NATO ready to lend more help to AU in Darfur
June 8, 2006 (BRUSSELS) — NATO Secretary-General Jaap de Hoop Scheffer welcomed on Thursday a request by the African Union for more logistical help for its troops in Sudan’s Darfur region, saying the alliance would study what it could do.
The under-financed and ill-equipped African Union has 7,000 troops and monitors in Darfur, who are the only bulwark against atrocities in the region where ethnic cleansing has driven 2.5 million people from their homes.
NATO has been supplying airlift and training to AU troops and made it clear it would extend that support if an AU request — about which Sudan is apprehensive — was forthcoming.
De Hoop Scheffer said he received a letter this week from AU chief Alpha Oumar Konare requesting an extension of help and added that he had put Konare’s request to a meeting of alliance defence ministers in Brussels.

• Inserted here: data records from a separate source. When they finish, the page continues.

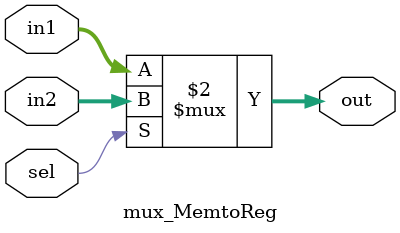
<source format=v>
module mux_MemtoReg (
    input [31:0] in1, in2, 
    input sel,
    output [31:0] out
);
    assign out = (sel == 0) ? in1 : in2;
endmodule
</source>
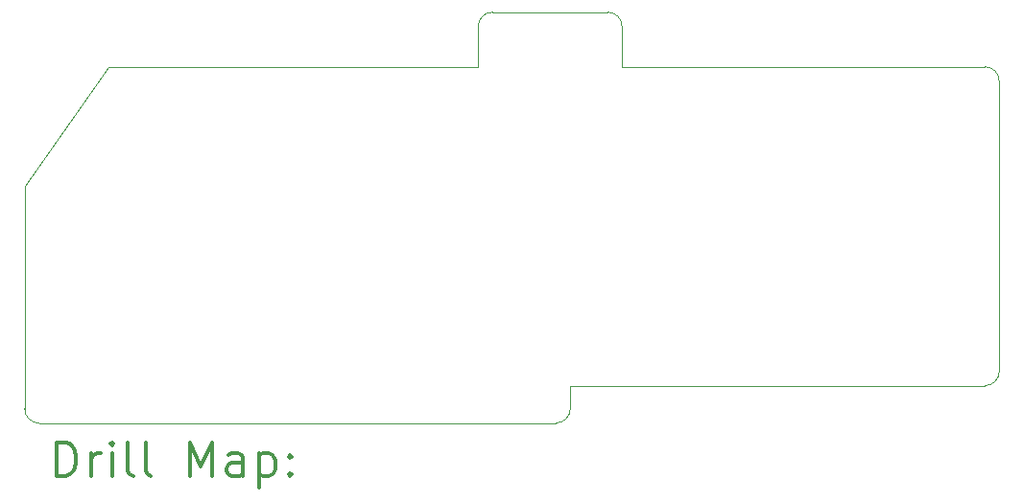
<source format=gbr>
%FSLAX45Y45*%
G04 Gerber Fmt 4.5, Leading zero omitted, Abs format (unit mm)*
G04 Created by KiCad (PCBNEW (5.1.9)-1) date 2021-04-19 08:10:03*
%MOMM*%
%LPD*%
G01*
G04 APERTURE LIST*
%TA.AperFunction,Profile*%
%ADD10C,0.050000*%
%TD*%
%ADD11C,0.200000*%
%ADD12C,0.300000*%
G04 APERTURE END LIST*
D10*
X10709656Y-10312400D02*
X13970000Y-10312400D01*
X9969500Y-11366500D02*
X10709656Y-10312400D01*
X10096500Y-13462000D02*
G75*
G02*
X9969500Y-13335000I0J127000D01*
G01*
X14782800Y-13335000D02*
G75*
G02*
X14655800Y-13462000I-127000J0D01*
G01*
X18567400Y-13004800D02*
G75*
G02*
X18440400Y-13131800I-127000J0D01*
G01*
X18440400Y-10312400D02*
G75*
G02*
X18567400Y-10439400I0J-127000D01*
G01*
X15113000Y-9829800D02*
G75*
G02*
X15240000Y-9956800I0J-127000D01*
G01*
X13970000Y-9956800D02*
G75*
G02*
X14097000Y-9829800I127000J0D01*
G01*
X14655800Y-13462000D02*
X14414500Y-13462000D01*
X14097000Y-9829800D02*
X15113000Y-9829800D01*
X14782800Y-13131800D02*
X14782800Y-13335000D01*
X14782800Y-13131800D02*
X18440400Y-13131800D01*
X18567400Y-10439400D02*
X18567400Y-13004800D01*
X15240000Y-10312400D02*
X15240000Y-9956800D01*
X15240000Y-10312400D02*
X18440400Y-10312400D01*
X13970000Y-10312400D02*
X13970000Y-9956800D01*
X9969500Y-13335000D02*
X9969500Y-11366500D01*
X10096500Y-13462000D02*
X14414500Y-13462000D01*
D11*
D12*
X10253428Y-13930214D02*
X10253428Y-13630214D01*
X10324857Y-13630214D01*
X10367714Y-13644500D01*
X10396286Y-13673071D01*
X10410571Y-13701643D01*
X10424857Y-13758786D01*
X10424857Y-13801643D01*
X10410571Y-13858786D01*
X10396286Y-13887357D01*
X10367714Y-13915929D01*
X10324857Y-13930214D01*
X10253428Y-13930214D01*
X10553428Y-13930214D02*
X10553428Y-13730214D01*
X10553428Y-13787357D02*
X10567714Y-13758786D01*
X10582000Y-13744500D01*
X10610571Y-13730214D01*
X10639143Y-13730214D01*
X10739143Y-13930214D02*
X10739143Y-13730214D01*
X10739143Y-13630214D02*
X10724857Y-13644500D01*
X10739143Y-13658786D01*
X10753428Y-13644500D01*
X10739143Y-13630214D01*
X10739143Y-13658786D01*
X10924857Y-13930214D02*
X10896286Y-13915929D01*
X10882000Y-13887357D01*
X10882000Y-13630214D01*
X11082000Y-13930214D02*
X11053428Y-13915929D01*
X11039143Y-13887357D01*
X11039143Y-13630214D01*
X11424857Y-13930214D02*
X11424857Y-13630214D01*
X11524857Y-13844500D01*
X11624857Y-13630214D01*
X11624857Y-13930214D01*
X11896286Y-13930214D02*
X11896286Y-13773071D01*
X11882000Y-13744500D01*
X11853428Y-13730214D01*
X11796286Y-13730214D01*
X11767714Y-13744500D01*
X11896286Y-13915929D02*
X11867714Y-13930214D01*
X11796286Y-13930214D01*
X11767714Y-13915929D01*
X11753428Y-13887357D01*
X11753428Y-13858786D01*
X11767714Y-13830214D01*
X11796286Y-13815929D01*
X11867714Y-13815929D01*
X11896286Y-13801643D01*
X12039143Y-13730214D02*
X12039143Y-14030214D01*
X12039143Y-13744500D02*
X12067714Y-13730214D01*
X12124857Y-13730214D01*
X12153428Y-13744500D01*
X12167714Y-13758786D01*
X12182000Y-13787357D01*
X12182000Y-13873071D01*
X12167714Y-13901643D01*
X12153428Y-13915929D01*
X12124857Y-13930214D01*
X12067714Y-13930214D01*
X12039143Y-13915929D01*
X12310571Y-13901643D02*
X12324857Y-13915929D01*
X12310571Y-13930214D01*
X12296286Y-13915929D01*
X12310571Y-13901643D01*
X12310571Y-13930214D01*
X12310571Y-13744500D02*
X12324857Y-13758786D01*
X12310571Y-13773071D01*
X12296286Y-13758786D01*
X12310571Y-13744500D01*
X12310571Y-13773071D01*
M02*

</source>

“We are now moving on with this,” he said after the meeting, adding that NATO logistical support could range from advice on operations to help in setting up an operations centre.
U.N. Security Council members in Addis Ababa on Wednesday to consult with AU officials were told Konare wanted support such as transport and communications from Western nations and had said he wrote a letter to NATO outlining AU needs.
They said Konare stressed he did not want Western soldiers on the ground, who Sudanese officials say they would regard as invaders.
The AU mission is expected to transition to a U.N. force by the end of the year as long as Sudan gives its consent.